ICU conversion has mixed behavior for how many bytes to include in illegal sequences (such that the fundamental encoding scheme is violated) that are reported via callbacks and ucnv_getInvalidChars() - which also determines where the conversion stops with the stop callback.
When converting from UTF-8 to Unicode, the "offending" byte (non-trail byte in trail byte position) is excluded; the illegal sequence stops before that byte, and if the callback resets the error code, then the converter restarts with that byte. For example, in <E3 80 22> the illegal sequence will be <E3 80> and the converter will either stop before/on the 22 or restart there. (ucnv_fromUnicode() behaves like this as well, for the UTF-16 input.)
When converting from table-based (.cnv-based) MBCS charsets to Unicode, the "offending" byte is included in the illegal sequence. For example, in Shift-JIS, <81 22 61> would result in an illegal sequence of <81 22> and the converter stops before/on the 61 or restarts there.
Converters should be consistent.
There seem to be three reasonable behaviors:
- Include the offending byte in the illegal sequence.
- Exclude the offending byte, with a multi-byte illegal sequence up to just before it.
- Make all illegal sequences single bytes; that is, regardless of how many bytes were read, go back to after the first one if there is an error.
Transmission errors are rare with modern protocols. The most common error is assumed to be faulty software that truncates in the middle of a character at the end of some buffer, which might then be concatenated with other buffers. In other words, we assume that the most common cause of encoding errors is too few trail bytes in a multi-byte sequence.
Option b (exclude but go up to offending byte) works best for that because it restarts with the following single or lead byte.
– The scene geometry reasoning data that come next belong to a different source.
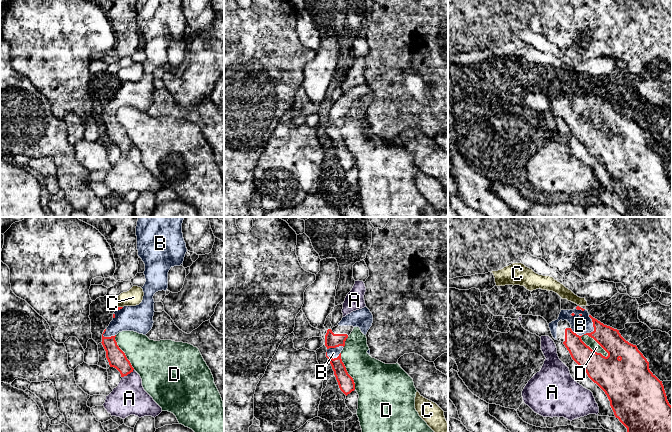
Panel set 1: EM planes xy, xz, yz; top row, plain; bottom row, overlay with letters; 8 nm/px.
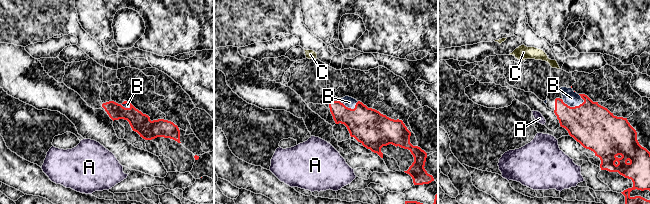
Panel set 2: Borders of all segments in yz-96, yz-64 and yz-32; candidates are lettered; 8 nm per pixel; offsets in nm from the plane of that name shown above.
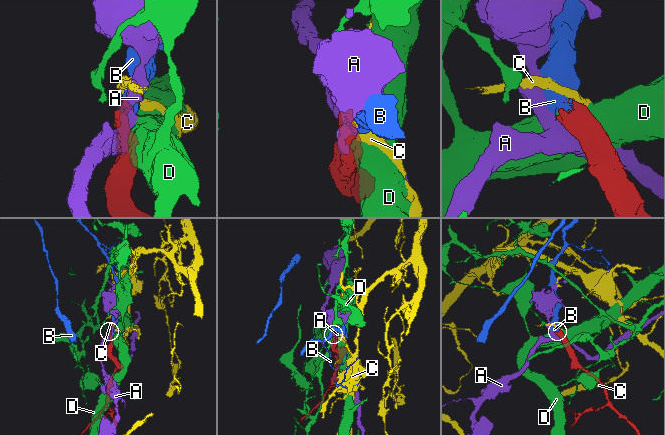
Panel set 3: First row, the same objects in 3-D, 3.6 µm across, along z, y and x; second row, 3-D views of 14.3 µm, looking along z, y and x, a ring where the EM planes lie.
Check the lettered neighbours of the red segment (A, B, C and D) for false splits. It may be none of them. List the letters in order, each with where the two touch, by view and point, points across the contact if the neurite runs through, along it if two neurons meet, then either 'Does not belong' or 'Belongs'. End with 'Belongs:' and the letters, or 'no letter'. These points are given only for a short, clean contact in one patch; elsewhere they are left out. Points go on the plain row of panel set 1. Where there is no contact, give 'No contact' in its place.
A: Touches red at xy (127, 150). Does not belong
B: Touches red at yz (582, 111). Belongs
C: Touches red at xy (120, 83). Boundary: xy (117, 82), (122, 83). Does not belong
D: Touches red at yz (594, 127). Does not belong
Belongs: B

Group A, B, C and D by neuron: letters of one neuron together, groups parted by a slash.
A / B / C / D

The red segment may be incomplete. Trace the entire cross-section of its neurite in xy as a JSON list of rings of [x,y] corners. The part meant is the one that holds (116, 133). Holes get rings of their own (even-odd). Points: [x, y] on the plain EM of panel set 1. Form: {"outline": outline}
{"outline": [[[137,0],[136,12],[138,32],[145,40],[143,76],[136,82],[117,83],[101,118],[110,143],[116,144],[121,153],[133,148],[134,144],[117,121],[116,111],[122,107],[146,111],[152,105],[153,72],[158,67],[167,66],[169,46],[183,40],[187,28],[182,0]]]}

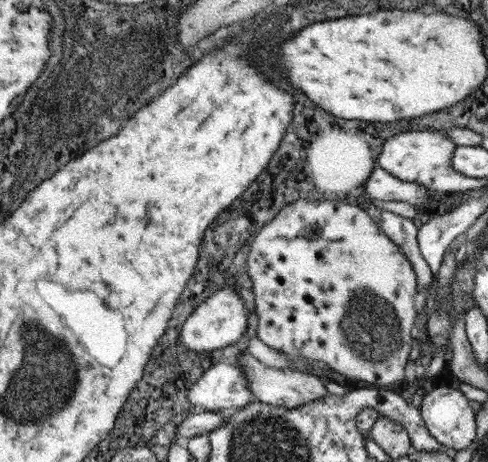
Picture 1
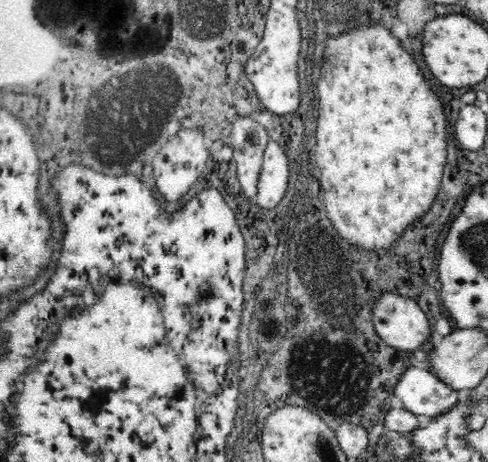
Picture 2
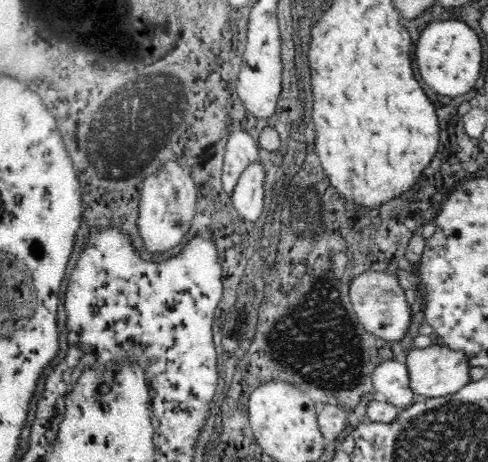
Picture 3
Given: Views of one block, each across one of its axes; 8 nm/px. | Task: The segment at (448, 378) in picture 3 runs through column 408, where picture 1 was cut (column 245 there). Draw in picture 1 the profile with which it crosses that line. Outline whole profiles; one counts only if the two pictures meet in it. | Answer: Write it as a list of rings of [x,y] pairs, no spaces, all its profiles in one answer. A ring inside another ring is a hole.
[[[247,352],[239,354],[239,366],[243,368],[243,372],[247,376],[247,388],[251,390],[251,394],[255,396],[257,402],[265,402],[265,404],[271,404],[271,406],[281,406],[281,408],[293,410],[293,408],[299,408],[303,404],[323,400],[329,394],[329,392],[325,392],[325,382],[321,382],[321,378],[311,376],[311,374],[303,374],[299,370],[269,368]]]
Option a (include offending byte) would swallow a single-byte character (usually an ASCII character, which might destroy XML/HTML syntax), while option c (restart after first byte of bad sequence) will sometimes (not for UTF-8 but for MBCSes where lead and trail byte value ranges overlap) restart on a trail byte that can be mistaken for a lead byte.
In addition, option c cannot be implemented in ICU: With streaming conversion, especially in the extreme case of only passing one byte at a time into the converter, the source pointer would have to be moved to before the current buffer in order to stop after the first byte of a 3-byte or longer sequence. For <E3 80 22>, each byte may be passed in in a separate call to ucnv_toUnicode(), and when reading the third byte (22), the pointer can be either set to after the 22 (option a) or before the 22 (option b) but not after the E3 because that would be index -1 of the current buffer.
In summary, it would be best to make all converters consistently implement option b, stopping just before an "offending" byte. Consistent behavior would then also allow a callback to choose to move the source pointer forward by one unit to emulate option a, or to do consistent error reporting.